Azione richiesta A: Copia per intero il testo sul concerto dei Black Country, New Road, senza cambiare nulla.

━━━ Testo dell'esercizio ━━━

Con l'uscita di Forever Howlong è finalmente terminata la lunga traversata del deserto che i Black Country, New Road hanno intrapreso all'indomani della dipartita di Isaac Wood, nel tentativo di reinventarsi e conquistare una nuova identità, pur privi di un elemento così importante.
La decisione di cancellare quanto fatto fino a quel momento e di ripartire da zero, potrà non avere convinto troppo in un primo momento, ma sulla lunga distanza si è rivelata vincente: il collettivo britannico oggi è probabilmente meno interessante rispetto agli esordi, ma è comunque stato in grado di ritrovare una nuova unità e di valorizzare i contributi di tutti i suoi membri, in una libera interazione che a partire dal linguaggio del Folk ha incorporato anche altre influenze, alla ricerca di un'impronta sonora il più possibile personale.
Piano piano, data dopo data, sono cresciuti anche dal vivo: l'ultima volta che li ho visti, lo scorso giugno a Dublino, mi sono sembrati decisamente più a loro agio sul palco, nonché maggiormente coscienti dei propri mezzi.
Dopo l'uscita del disco, di fatto il primo dopo il cambio di line up (Live at the Bush Hall essendo solo una raccolta di inediti portati in giro nel tour precedente) avevano già suonato dalle nostre parti ma in posti logisticamente difficili per me da raggiungere. Adesso tornano a Milano e ovviamente non si poteva mancare, nonostante la venue prescelta, i Magazzini Generali, non sia esattamente delle più allettanti. Per fortuna entro nel momento stesso in cui viene aperta la balconata superiore, per cui riesco a posizionarmi comodamente fronte palco, senza il problema della calca e della scarsa visibilità che notoriamente affligge questo posto.
Segnatevi il nome Westside Cowboy perché tra qualche mese, se tutto andrà come deve andare, saranno sulla bocca di tutti: il quartetto di Manchester ha all'attivo un EP, This Better Be Something Great, uscito ad agosto, e ne pubblicherà un altro a gennaio, intitolato So Much Country 'Till We Get Home.

━━━

Azione richiesta B: Per favore, ripeti fedelmente le righe dei record a partire da quella che contiene "kundige makelaars die gespecialiseerd zijn" e fino a quella che contiene "El Örgüsü Bere, Eldiven, Kısa", entrambe comprese, e solo queste. Lascia fuori dalla risposta le immagini.

━━━ Record forniti ━━━

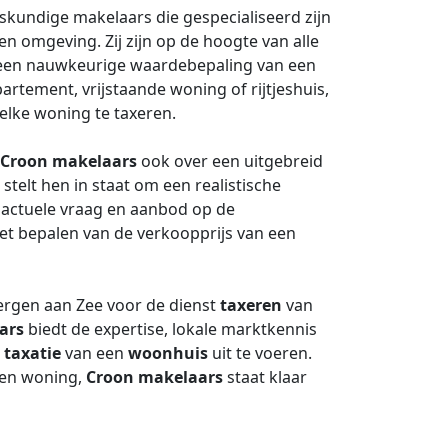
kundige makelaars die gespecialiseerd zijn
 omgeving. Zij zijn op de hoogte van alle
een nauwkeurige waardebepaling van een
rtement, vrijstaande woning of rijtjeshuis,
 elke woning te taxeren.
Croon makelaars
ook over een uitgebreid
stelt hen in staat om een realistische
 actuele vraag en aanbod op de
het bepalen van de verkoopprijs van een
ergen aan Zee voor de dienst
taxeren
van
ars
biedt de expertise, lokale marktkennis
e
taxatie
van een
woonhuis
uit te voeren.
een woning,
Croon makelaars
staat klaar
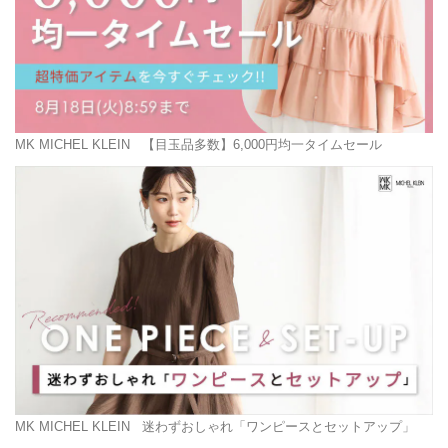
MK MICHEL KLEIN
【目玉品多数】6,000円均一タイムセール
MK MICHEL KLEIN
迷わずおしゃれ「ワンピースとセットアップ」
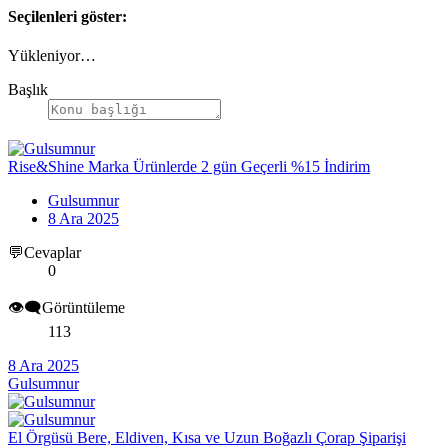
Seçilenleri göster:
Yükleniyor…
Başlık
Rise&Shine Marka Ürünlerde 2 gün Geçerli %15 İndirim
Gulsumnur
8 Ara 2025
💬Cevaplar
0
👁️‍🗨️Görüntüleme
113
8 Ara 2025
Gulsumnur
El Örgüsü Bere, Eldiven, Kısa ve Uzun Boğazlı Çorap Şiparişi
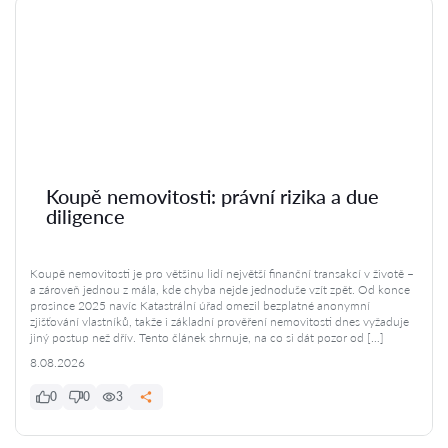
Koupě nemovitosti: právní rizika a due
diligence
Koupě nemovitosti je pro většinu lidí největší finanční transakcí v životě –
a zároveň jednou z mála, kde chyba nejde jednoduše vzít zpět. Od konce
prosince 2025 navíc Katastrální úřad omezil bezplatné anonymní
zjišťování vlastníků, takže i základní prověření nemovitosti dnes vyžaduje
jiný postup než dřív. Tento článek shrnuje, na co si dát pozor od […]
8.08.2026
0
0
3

━━━
━━━ Record forniti ━━━

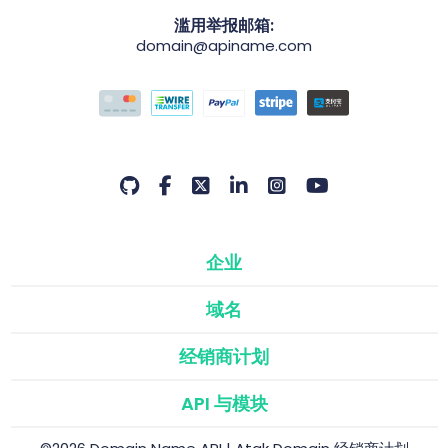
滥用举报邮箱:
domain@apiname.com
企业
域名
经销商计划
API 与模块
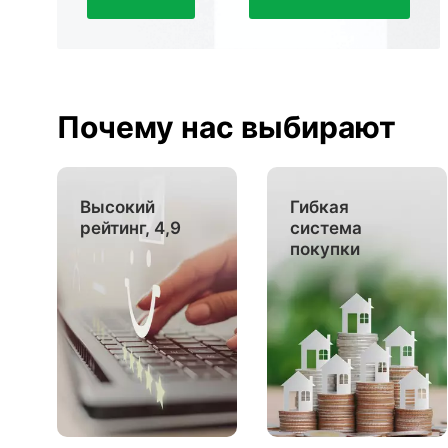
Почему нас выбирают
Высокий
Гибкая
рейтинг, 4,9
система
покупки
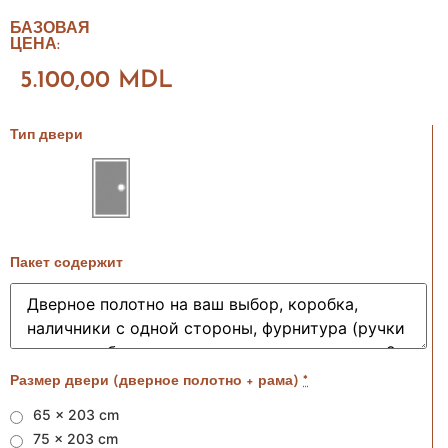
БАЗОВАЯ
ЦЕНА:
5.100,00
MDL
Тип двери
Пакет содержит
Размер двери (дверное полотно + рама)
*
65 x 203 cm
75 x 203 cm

━━━
━━━ Record forniti ━━━

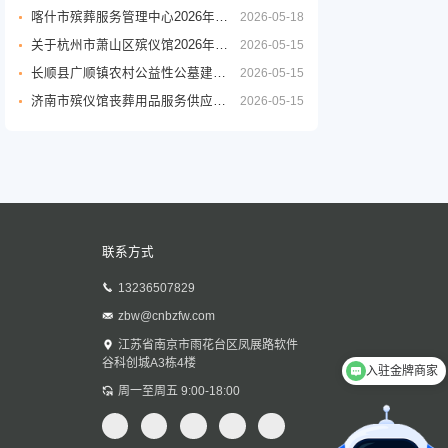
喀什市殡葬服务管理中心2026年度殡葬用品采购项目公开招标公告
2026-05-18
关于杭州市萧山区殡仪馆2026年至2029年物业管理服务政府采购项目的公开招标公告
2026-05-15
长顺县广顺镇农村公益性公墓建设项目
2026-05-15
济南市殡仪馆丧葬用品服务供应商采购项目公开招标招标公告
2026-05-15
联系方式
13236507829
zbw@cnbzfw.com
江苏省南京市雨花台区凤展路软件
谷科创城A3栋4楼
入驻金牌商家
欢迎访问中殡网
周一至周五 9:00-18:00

━━━

Spazio risposta A:
Con l'uscita di Forever Howlong è finalmente terminata la lunga traversata del deserto che i Black Country, New Road hanno intrapreso all'indomani della dipartita di Isaac Wood, nel tentativo di reinventarsi e conquistare una nuova identità, pur privi di un elemento così importante.
La decisione di cancellare quanto fatto fino a quel momento e di ripartire da zero, potrà non avere convinto troppo in un primo momento, ma sulla lunga distanza si è rivelata vincente: il collettivo britannico oggi è probabilmente meno interessante rispetto agli esordi, ma è comunque stato in grado di ritrovare una nuova unità e di valorizzare i contributi di tutti i suoi membri, in una libera interazione che a partire dal linguaggio del Folk ha incorporato anche altre influenze, alla ricerca di un'impronta sonora il più possibile personale.
Piano piano, data dopo data, sono cresciuti anche dal vivo: l'ultima volta che li ho visti, lo scorso giugno a Dublino, mi sono sembrati decisamente più a loro agio sul palco, nonché maggiormente coscienti dei propri mezzi.
Dopo l'uscita del disco, di fatto il primo dopo il cambio di line up (Live at the Bush Hall essendo solo una raccolta di inediti portati in giro nel tour precedente) avevano già suonato dalle nostre parti ma in posti logisticamente difficili per me da raggiungere. Adesso tornano a Milano e ovviamente non si poteva mancare, nonostante la venue prescelta, i Magazzini Generali, non sia esattamente delle più allettanti. Per fortuna entro nel momento stesso in cui viene aperta la balconata superiore, per cui riesco a posizionarmi comodamente fronte palco, senza il problema della calca e della scarsa visibilità che notoriamente affligge questo posto.
Segnatevi il nome Westside Cowboy perché tra qualche mese, se tutto andrà come deve andare, saranno sulla bocca di tutti: il quartetto di Manchester ha all'attivo un EP, This Better Be Something Great, uscito ad agosto, e ne pubblicherà un altro a gennaio, intitolato So Much Country 'Till We Get Home.

Spazio risposta B:
kundige makelaars die gespecialiseerd zijn
 omgeving. Zij zijn op de hoogte van alle
een nauwkeurige waardebepaling van een
rtement, vrijstaande woning of rijtjeshuis,
 elke woning te taxeren.
Croon makelaars
ook over een uitgebreid
stelt hen in staat om een realistische
 actuele vraag en aanbod op de
het bepalen van de verkoopprijs van een
ergen aan Zee voor de dienst
taxeren
van
ars
biedt de expertise, lokale marktkennis
e
taxatie
van een
woonhuis
uit te voeren.
een woning,
Croon makelaars
staat klaar
MK MICHEL KLEIN
【目玉品多数】6,000円均一タイムセール
MK MICHEL KLEIN
迷わずおしゃれ「ワンピースとセットアップ」
Seçilenleri göster:
Yükleniyor…
Başlık
Rise&Shine Marka Ürünlerde 2 gün Geçerli %15 İndirim
Gulsumnur
8 Ara 2025
💬Cevaplar
0
👁️‍🗨️Görüntüleme
113
8 Ara 2025
Gulsumnur
El Örgüsü Bere, Eldiven, Kısa ve Uzun Boğazlı Çorap Şiparişi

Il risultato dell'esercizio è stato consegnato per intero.